Nel libro si racconta la ricca e mutevole storia della popolazione slovena di Trieste attraverso l'autobiografia giovanile dell'autrice.
Ecco cosa ci racconta Bogomila Kravos:
"Uno scrive sempre la propria storia. La storia degli sloveni di Trieste è un po’ particolare, sta prevalendo una versione che parla di sloveni poveri, quasi incapaci, insomma, che devono essere sostenuti dagli altri. Io ho vissuto un'infanzia, un'adolescenza, una giovinezza normale, naturalmente scontrandomi con quello che era il sciovinismo, direi italiano, purtroppo della Trieste degli anni '50, '60. Ma insomma sono sopravvissuta e credo sia anche normale. Perché il confine ci rende, direi, un po' diversi in un certo senso, ma ricettivi. Io ho sempre giocato con dei ragazzini che non conoscevano lo sloveno, ragazzini della mia età, nel mio rione. Erano tutti triestini.
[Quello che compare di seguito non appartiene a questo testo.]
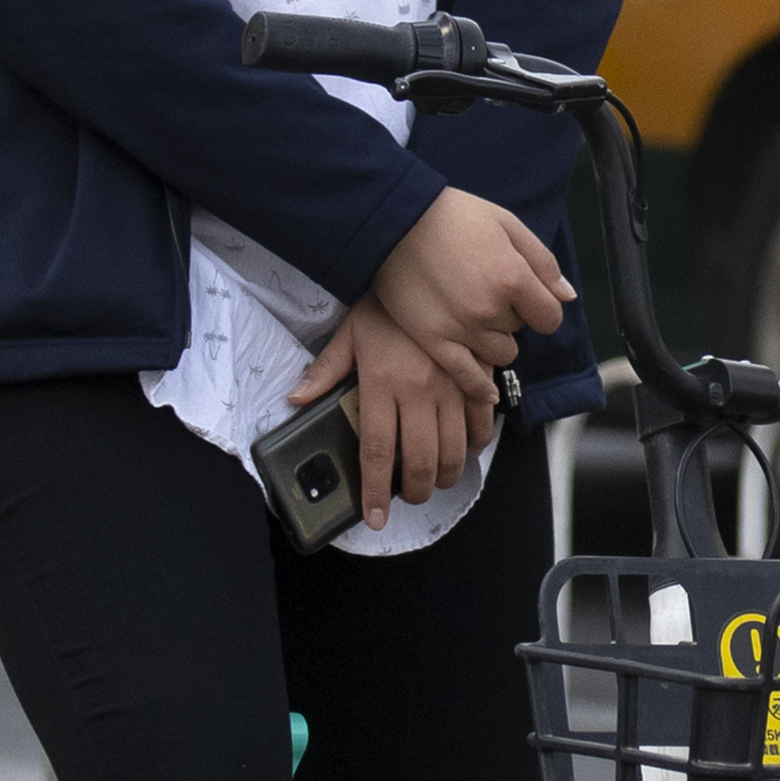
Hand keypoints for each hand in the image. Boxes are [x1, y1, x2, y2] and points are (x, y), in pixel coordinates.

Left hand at [291, 303, 479, 523]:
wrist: (425, 264)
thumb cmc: (384, 303)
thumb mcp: (349, 333)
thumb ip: (325, 370)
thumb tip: (298, 399)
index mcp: (382, 384)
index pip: (378, 451)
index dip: (376, 490)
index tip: (374, 516)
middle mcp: (418, 391)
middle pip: (421, 460)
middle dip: (416, 491)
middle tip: (408, 499)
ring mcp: (451, 385)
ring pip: (454, 449)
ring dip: (447, 475)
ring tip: (436, 482)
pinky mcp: (475, 376)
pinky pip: (481, 420)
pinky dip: (477, 443)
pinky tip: (468, 451)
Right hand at [362, 188, 570, 407]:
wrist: (393, 222)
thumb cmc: (454, 215)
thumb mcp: (507, 224)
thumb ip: (542, 262)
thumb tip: (567, 296)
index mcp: (513, 278)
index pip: (550, 318)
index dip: (540, 307)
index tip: (525, 297)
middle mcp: (491, 310)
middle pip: (520, 331)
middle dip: (510, 315)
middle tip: (484, 291)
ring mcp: (462, 329)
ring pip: (499, 354)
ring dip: (493, 340)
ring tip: (472, 316)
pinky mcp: (434, 341)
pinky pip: (468, 377)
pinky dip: (480, 387)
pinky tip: (488, 394)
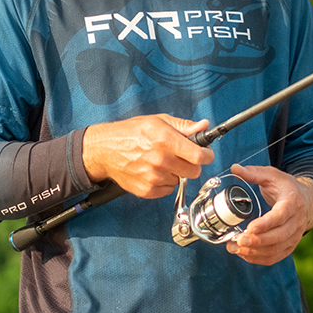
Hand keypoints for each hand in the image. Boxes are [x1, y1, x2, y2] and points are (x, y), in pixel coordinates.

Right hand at [82, 115, 213, 198]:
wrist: (105, 150)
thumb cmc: (131, 133)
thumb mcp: (158, 121)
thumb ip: (184, 126)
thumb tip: (204, 126)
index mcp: (166, 140)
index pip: (199, 156)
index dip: (206, 155)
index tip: (205, 153)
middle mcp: (161, 160)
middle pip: (194, 171)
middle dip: (192, 164)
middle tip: (182, 157)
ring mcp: (154, 177)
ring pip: (180, 180)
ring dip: (176, 173)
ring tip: (161, 162)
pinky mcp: (147, 190)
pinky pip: (168, 190)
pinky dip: (164, 182)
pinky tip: (154, 171)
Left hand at [225, 163, 312, 265]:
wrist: (306, 200)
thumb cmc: (286, 187)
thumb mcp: (272, 175)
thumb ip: (253, 173)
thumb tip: (235, 168)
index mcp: (292, 203)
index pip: (280, 216)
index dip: (266, 224)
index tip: (250, 228)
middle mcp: (296, 222)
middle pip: (279, 236)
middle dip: (257, 241)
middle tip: (239, 240)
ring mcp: (294, 236)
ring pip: (276, 249)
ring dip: (255, 252)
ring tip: (235, 247)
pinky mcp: (289, 246)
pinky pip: (275, 257)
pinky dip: (259, 258)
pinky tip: (244, 254)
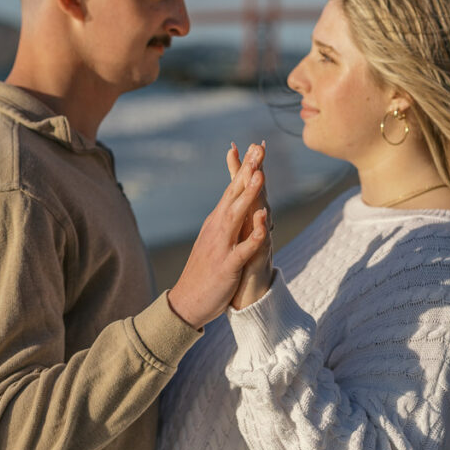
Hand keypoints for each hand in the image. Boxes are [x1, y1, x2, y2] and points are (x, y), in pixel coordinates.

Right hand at [168, 145, 268, 328]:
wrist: (186, 302)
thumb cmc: (204, 271)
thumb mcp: (214, 239)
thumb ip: (224, 220)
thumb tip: (233, 201)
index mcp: (217, 222)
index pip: (232, 189)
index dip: (244, 168)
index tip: (255, 147)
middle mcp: (217, 229)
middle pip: (233, 195)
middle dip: (247, 171)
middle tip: (258, 148)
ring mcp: (221, 246)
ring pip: (236, 216)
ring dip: (249, 195)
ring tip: (261, 176)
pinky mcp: (226, 266)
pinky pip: (242, 249)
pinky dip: (253, 234)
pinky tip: (263, 221)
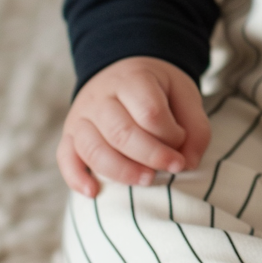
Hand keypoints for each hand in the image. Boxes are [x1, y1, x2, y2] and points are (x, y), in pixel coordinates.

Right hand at [57, 57, 210, 197]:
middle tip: (173, 167)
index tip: (182, 140)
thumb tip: (189, 163)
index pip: (150, 113)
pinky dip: (76, 177)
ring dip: (122, 171)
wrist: (122, 70)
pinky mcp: (69, 135)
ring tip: (147, 179)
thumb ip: (196, 127)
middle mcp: (100, 97)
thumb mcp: (184, 94)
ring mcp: (80, 116)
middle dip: (151, 156)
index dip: (171, 134)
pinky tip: (94, 192)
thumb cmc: (157, 89)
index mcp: (132, 80)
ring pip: (93, 148)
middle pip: (121, 133)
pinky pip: (65, 158)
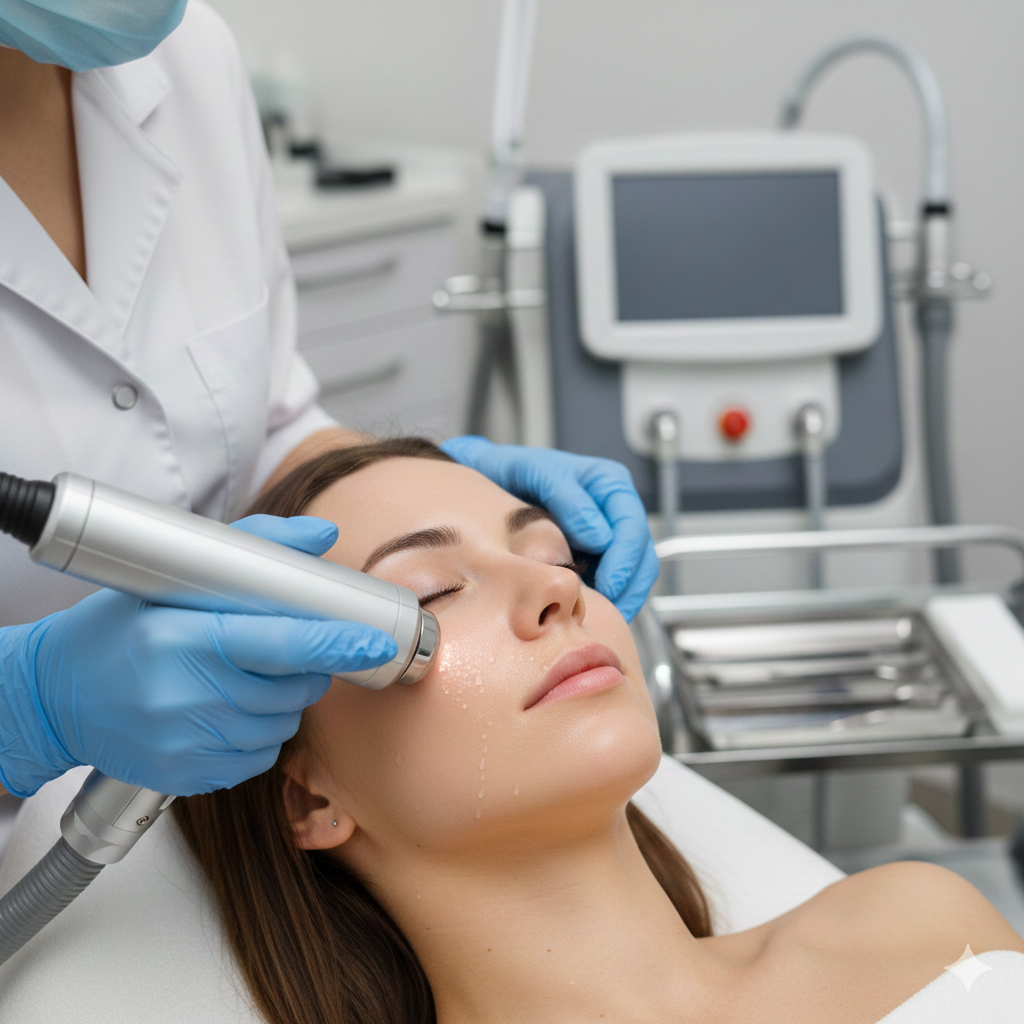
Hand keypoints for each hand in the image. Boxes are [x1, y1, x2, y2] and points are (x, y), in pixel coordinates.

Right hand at [0, 515, 396, 797]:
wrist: (53, 698)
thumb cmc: (117, 630)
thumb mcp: (174, 580)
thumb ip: (254, 551)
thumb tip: (321, 535)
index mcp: (184, 638)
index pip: (282, 642)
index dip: (337, 643)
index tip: (374, 642)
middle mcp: (185, 695)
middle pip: (293, 688)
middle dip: (306, 667)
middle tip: (279, 648)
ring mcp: (185, 742)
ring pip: (283, 724)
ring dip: (283, 701)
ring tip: (242, 678)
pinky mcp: (187, 776)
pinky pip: (259, 758)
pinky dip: (259, 733)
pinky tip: (227, 712)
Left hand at [441, 437, 657, 620]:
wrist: (490, 482)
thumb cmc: (512, 472)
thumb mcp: (536, 474)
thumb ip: (568, 499)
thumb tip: (601, 538)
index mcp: (608, 482)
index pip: (631, 523)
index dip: (625, 557)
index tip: (609, 583)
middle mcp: (615, 506)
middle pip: (641, 549)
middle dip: (629, 581)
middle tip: (610, 606)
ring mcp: (609, 531)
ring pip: (637, 567)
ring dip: (627, 593)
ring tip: (606, 615)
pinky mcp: (599, 554)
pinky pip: (619, 578)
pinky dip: (615, 596)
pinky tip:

Tutti "bastardi", intendiamoci, però non conoscevano lo sloveno a casa avevano dimenticato lo sloveno e nessuno a casa mi ha mai proibito di giocare con loro, anzi, devo dire che ho avuto un grande papà che ci ha insegnato che l'italiano non è fascista, pur avendo lui una grossa avventura con il fascismo. Era un grande antifascista, quindi ha subito le conseguenze del regime, ma ci ha insegnato che italiano non è equivalente a fascista. Questa diversità ci renda particolari e nello stesso tempo importanti. Importanti perché possiamo effettivamente mediare tra le culture. Questa è la mia Trieste."
Secondo lei la Trieste di oggi, è pronta per questa integrazione tra la cultura italiana e quella slovena?
"Dipende da noi. Io mi impegno a mediare. Perché quello che non sopporto proprio è la chiusura, mi infastidisce. Non aprirsi all'altro. Io sono sicura di me stessa e della mia identità quindi non ho paura del prossimo."